Beans Vs Meat
In a recent study1 from the University of Copenhagen, scientists gave 43 young men several meals in which the main source of protein alternated between patties made from veal/pork and patties made from fava beans. Half of the time, the bean meals contained the same amount of protein as the meat meals (19% of calories). The other half, the bean meals had less protein (9% of calories).
The results may surprise you.
Beans Vs Meat | Beans Win
When the men ate the bean meals with 19% protein, they consumed 12% fewer calories in their next meal than when they had eaten the meat meals (also 19% protein).
Put simply, the bean meals had more “staying power.” They provided more stomach-filling satisfaction than the meat meals, which curbed food intake at the next meal. Obviously, that’s a very important asset if you’re trying to shed weight.
But it’s critical to remember that it’s not just the protein in the beans that created feelings of fullness. Fiber, which beans are rich in, is a superb stomach-filler. (Meat has zip for fiber.)
In fact, when it comes to hunger-curbing power, fiber may be more impressive than protein.
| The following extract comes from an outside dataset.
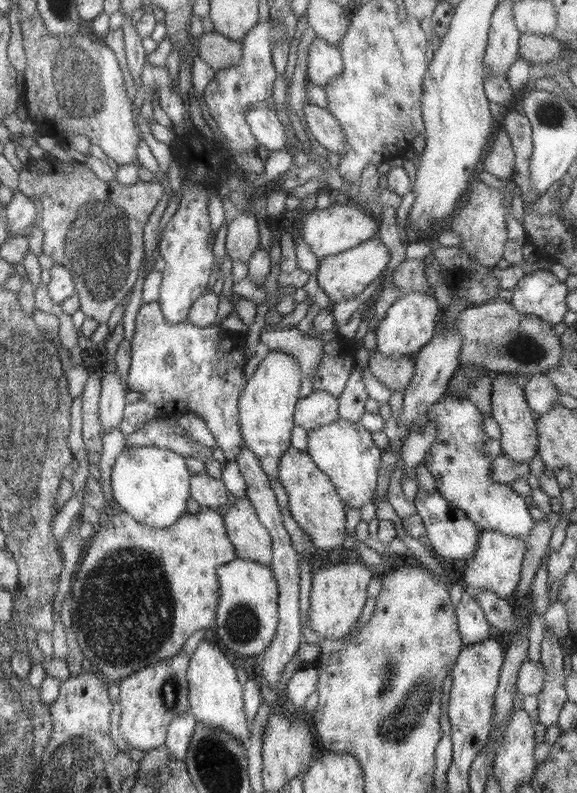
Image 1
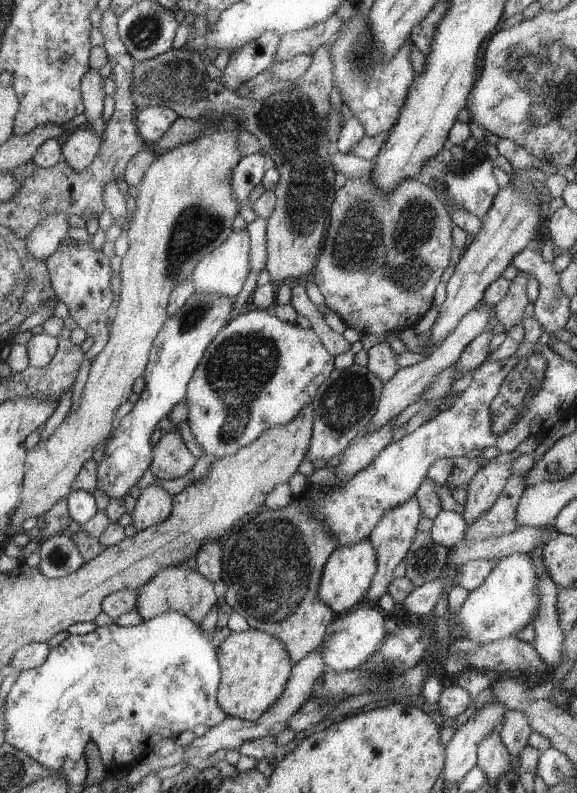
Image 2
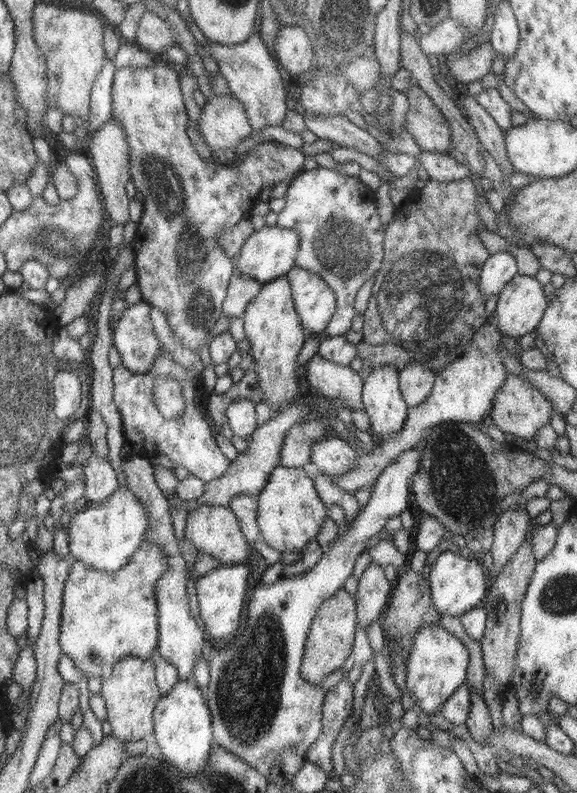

Noted the study’s lead author Anne Raben in a University of Copenhagen press release: “Interestingly, a vegetable-based meal [the fava bean patties] with lower protein content was as satiating and palatable as an animal-based meal [the meat patties] with higher protein content.”
Fiber For Losing Weight
For losing weight, sums up Dr. Raben, don’t think you have to rely on a large amount of protein from meat to fill you up and keep hunger at bay. Her research found that “one can eat a fiber-rich meal, with less protein, and achieve the same sensation of fullness.
“While more studies are needed for a definitive proof, it appears as if vegetable-based meals – particularly those based on beans and peas – can serve as a long term basis for weight loss and as a sustainable eating habit,” concluded Dr. Raben and colleagues.
Beans Vs Meat | Calories
There’s one other nice bonus that this beans-vs-meat study shows. Not only are bean burgers better at filling the belly, they do it on fewer calories. A typical fast food meat patty tallies up about 230 calories (That’s for a regular-size patty. Large meat patties average 426 calories). Bean burgers, by contrast, average just 115 calories.
More Benefits From Beans
The benefits of beans go far beyond boosting your weight-loss efforts. Beans have all the benefits of foods naturally high in fiber.
A fiber-rich diet can help you:
- Lower cholesterol
- Control blood sugar
- Help prevent type 2 diabetes
- Regulate bowel movements
- Help prevent diseases of the bowel
- Reduce your risk of heart disease – the number 1 cause of death for both men and women in America. By choosing beans over saturated-fat-filled meat, you’ll very likely prevent atherosclerosis, or plaque build-up.
- Nourish a healthy microbiome in your gut. Microbiomes are communities of microbes throughout our bodies. They play a big role, research is learning, in keeping us healthy. The best foods for the microbiome in the gut, studies2 show, are fiber-rich foods. The worst foods appear to be red meats. Red-meat eaters have gut microbiomes that convert the carnitine in meat into compounds called TMAO, which accelerate plaque build-up, increasing heart disease risk.3
A bean-rich diet may even help you live longer. The longest-living communities in the world, from Campodimele, Italy, to Okinawa, Japan, eat diets full of beans and bean-based foods like tofu. If you want to live to 100, and live well all along the way, eat beans, encourage nutrition researchers worldwide.
Beans In the Kitchen
Not sure what to do with beans? Think they’re boring?
“You’re in for a nice surprise!” encourages Anthony Stewart, Executive Chef at the Pritikin Longevity Center in Miami, Florida, where beans make their chewy, buttery way into all sorts of delicious meals and snacks, like dips, soups, stews, chilies, wraps, burritos, side dishes, pastas, and paellas.